Purpose & Capability: concernThe SKILL.md, README, and included Python script all implement the stated purpose (upload PDFs + watermark text to an external Solutions API and poll for results). However the registry metadata declares no required environment variables or primary credential even though the skill requires an API key (Bearer token). The skill also supports overriding the base URL via SOLUTIONS_BASE_URL, which is reasonable for testing but increases the attack surface if not constrained.

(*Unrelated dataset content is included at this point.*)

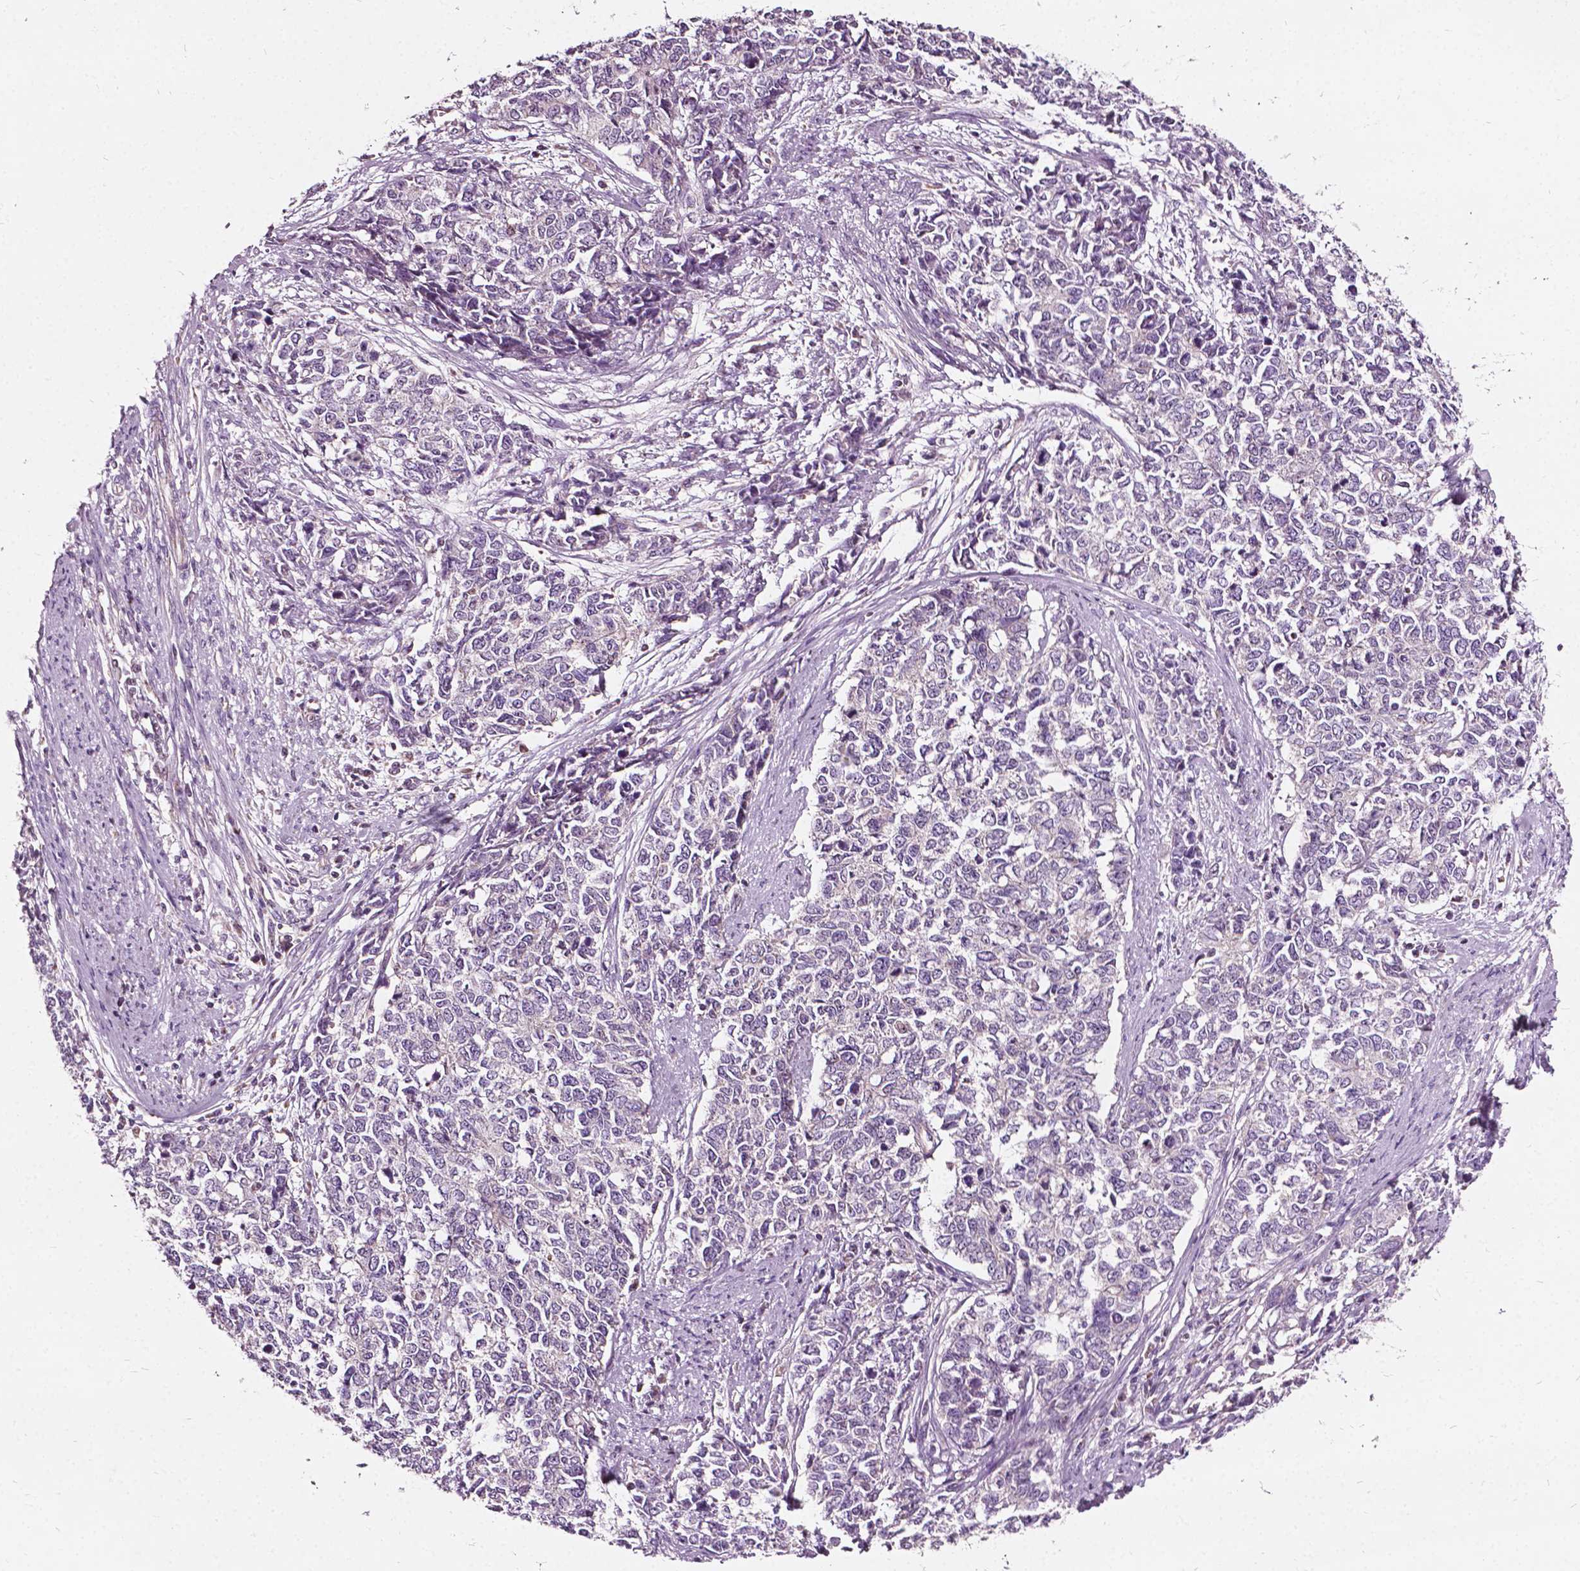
{"staining": {"intensity": "negative", "quantity": "none", "location": "none"}, "tissue": "cervical cancer", "cell_type": "Tumor cells", "image_type": "cancer", "snomed": [{"axis": "morphology", "description": "Adenocarcinoma, NOS"}, {"axis": "topography", "description": "Cervix"}], "caption": "This is an IHC image of cervical adenocarcinoma. There is no staining in tumor cells.", "gene": "ODF3L2", "patient": {"sex": "female", "age": 63}}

Instruction Scope: concernInstructions keep to the document-processing scope (accept files, upload them, poll result). They do not read unrelated system files. Concerns: (1) the SKILL.md and script recommend never echoing the API key, but the registry does not declare that credential — a mismatch; (2) the script includes 'raw' API response in its printed output and by default returns watermark_text in the result, which may leak sensitive information from either the user's watermark or fields included by the API.
Install Mechanism: okNo install spec is present (instruction-only install), and the included code is a simple Python script with a single dependency 'requests'. There are no remote download/install steps or exotic package sources. This is a low install-risk scenario, though the repository includes executable script files that the agent or user may run locally.
Credentials: concernThe declared registry metadata lists no required env vars or primary credential, but SKILL.md and the script clearly require an API key (SOLUTIONS_API_KEY or passed via --api-key). That mismatch is noteworthy: the skill needs a sensitive credential but the manifest doesn't advertise it. Additionally SOLUTIONS_BASE_URL can be overridden, meaning the skill could be pointed at an arbitrary endpoint to receive uploaded PDFs if misconfigured or maliciously modified.
Persistence & Privilege: okThe skill does not request elevated persistence: always is false, it is user-invocable, and it does not modify other skills or system-wide settings. Autonomous invocation is allowed (platform default) but not combined with other high-risk flags here.